Work required -
Pictures aside, the output must consist of the lines from the one containing "Pose unit: median" through the end of the data, reproduced exactly.

□ □ □ □ □ □ □

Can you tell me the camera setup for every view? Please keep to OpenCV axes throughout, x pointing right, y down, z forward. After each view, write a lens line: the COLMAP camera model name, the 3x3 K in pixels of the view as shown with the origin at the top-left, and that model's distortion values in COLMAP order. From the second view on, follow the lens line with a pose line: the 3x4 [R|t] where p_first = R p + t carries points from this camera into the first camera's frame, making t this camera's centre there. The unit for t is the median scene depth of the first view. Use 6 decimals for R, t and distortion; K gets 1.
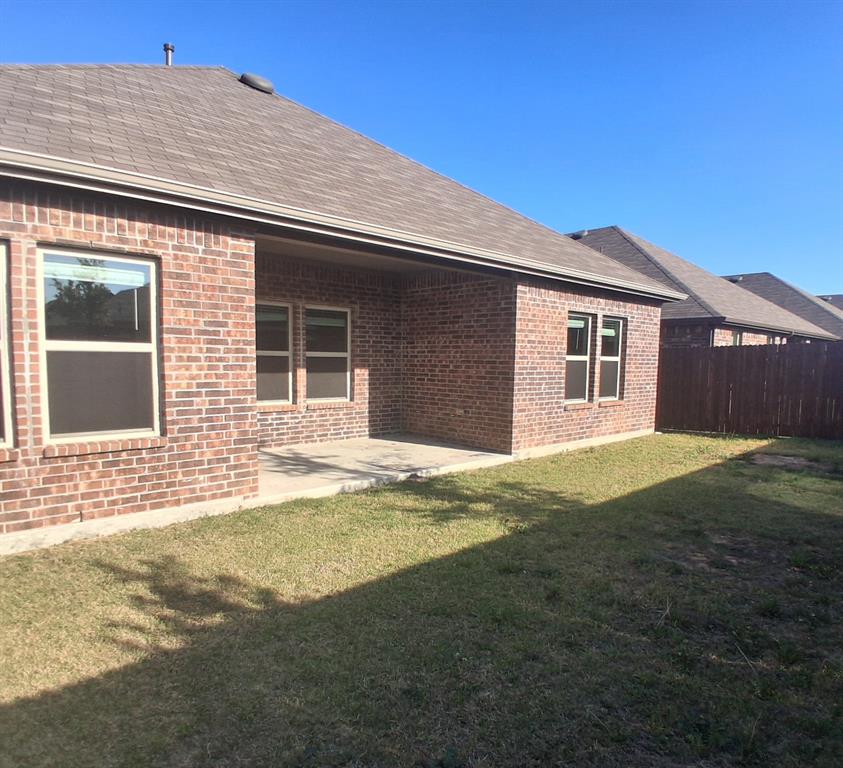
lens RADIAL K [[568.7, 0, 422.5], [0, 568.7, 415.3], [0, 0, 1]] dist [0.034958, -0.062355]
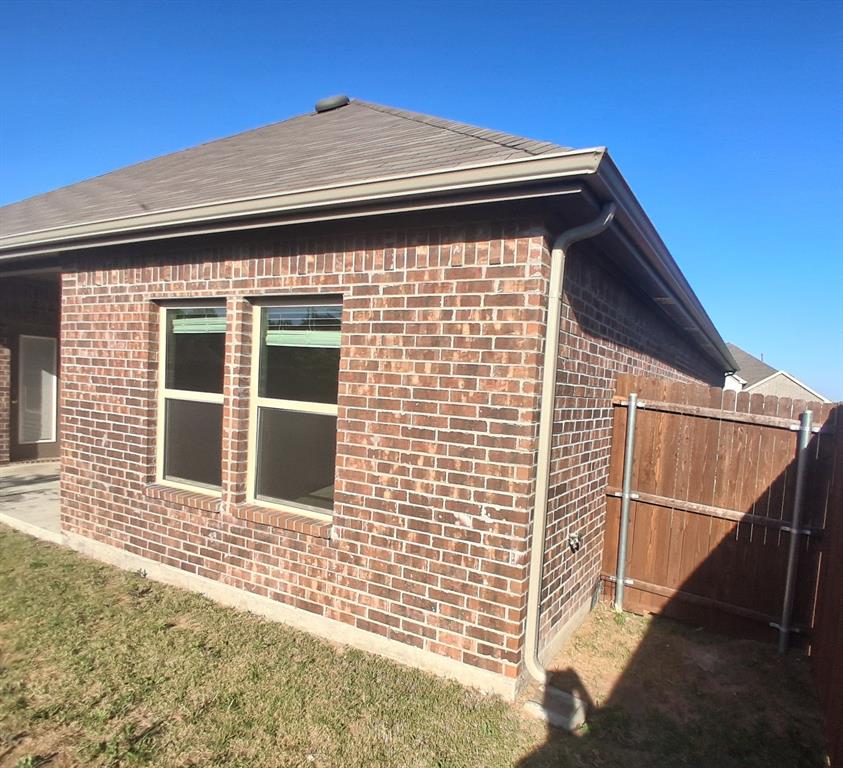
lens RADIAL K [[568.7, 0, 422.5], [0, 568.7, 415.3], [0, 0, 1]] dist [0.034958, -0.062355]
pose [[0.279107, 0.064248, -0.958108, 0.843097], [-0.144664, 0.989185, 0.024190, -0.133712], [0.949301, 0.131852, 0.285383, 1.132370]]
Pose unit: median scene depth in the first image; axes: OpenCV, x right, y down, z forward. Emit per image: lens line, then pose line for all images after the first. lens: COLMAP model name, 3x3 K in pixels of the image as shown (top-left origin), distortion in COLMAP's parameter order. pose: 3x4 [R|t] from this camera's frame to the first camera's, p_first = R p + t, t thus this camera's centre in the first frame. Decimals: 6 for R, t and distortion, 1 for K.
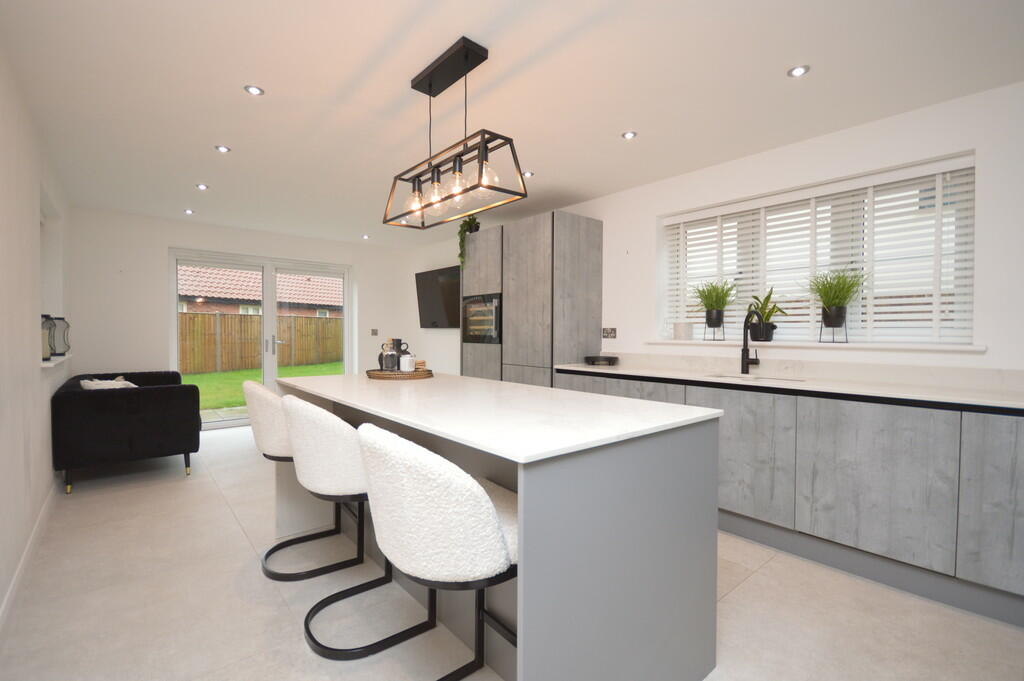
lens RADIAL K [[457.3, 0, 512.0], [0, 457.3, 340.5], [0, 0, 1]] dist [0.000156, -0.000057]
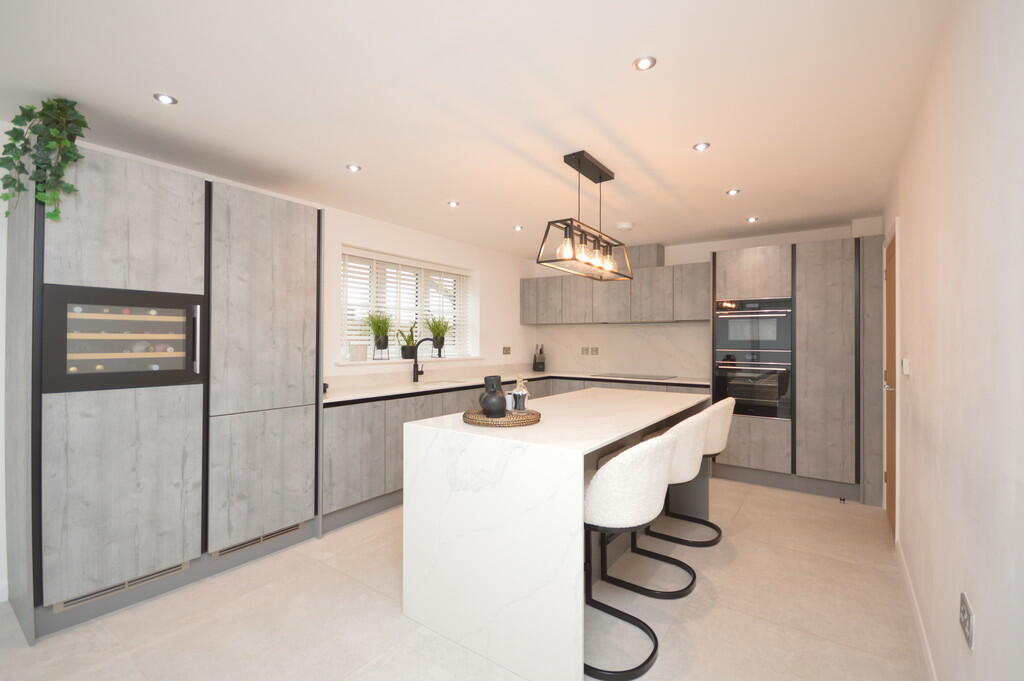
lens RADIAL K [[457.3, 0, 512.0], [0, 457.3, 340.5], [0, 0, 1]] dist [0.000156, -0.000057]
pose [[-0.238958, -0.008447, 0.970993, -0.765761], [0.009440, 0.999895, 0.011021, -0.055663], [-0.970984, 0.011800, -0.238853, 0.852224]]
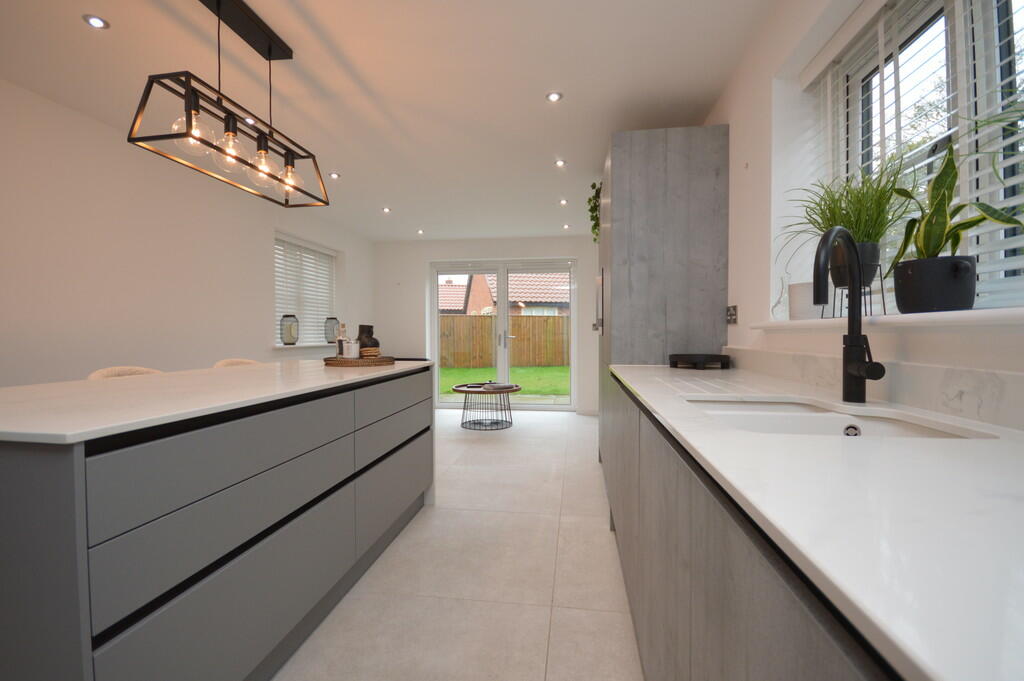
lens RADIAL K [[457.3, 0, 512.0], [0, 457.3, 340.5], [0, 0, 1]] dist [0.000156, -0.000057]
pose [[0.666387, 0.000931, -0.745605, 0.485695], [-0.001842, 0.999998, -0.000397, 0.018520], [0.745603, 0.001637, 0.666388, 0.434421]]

□ □ □ □ □ □ □

Result for this task -
Pose unit: median scene depth in the first image; axes: OpenCV, x right, y down, z forward. Emit per image: lens line, then pose line for all images after the first. lens: COLMAP model name, 3x3 K in pixels of the image as shown (top-left origin), distortion in COLMAP's parameter order. pose: 3x4 [R|t] from this camera's frame to the first camera's, p_first = R p + t, t thus this camera's centre in the first frame. Decimals: 6 for R, t and distortion, 1 for K.
lens RADIAL K [[457.3, 0, 512.0], [0, 457.3, 340.5], [0, 0, 1]] dist [0.000156, -0.000057]
lens RADIAL K [[457.3, 0, 512.0], [0, 457.3, 340.5], [0, 0, 1]] dist [0.000156, -0.000057]
pose [[-0.238958, -0.008447, 0.970993, -0.765761], [0.009440, 0.999895, 0.011021, -0.055663], [-0.970984, 0.011800, -0.238853, 0.852224]]
lens RADIAL K [[457.3, 0, 512.0], [0, 457.3, 340.5], [0, 0, 1]] dist [0.000156, -0.000057]
pose [[0.666387, 0.000931, -0.745605, 0.485695], [-0.001842, 0.999998, -0.000397, 0.018520], [0.745603, 0.001637, 0.666388, 0.434421]]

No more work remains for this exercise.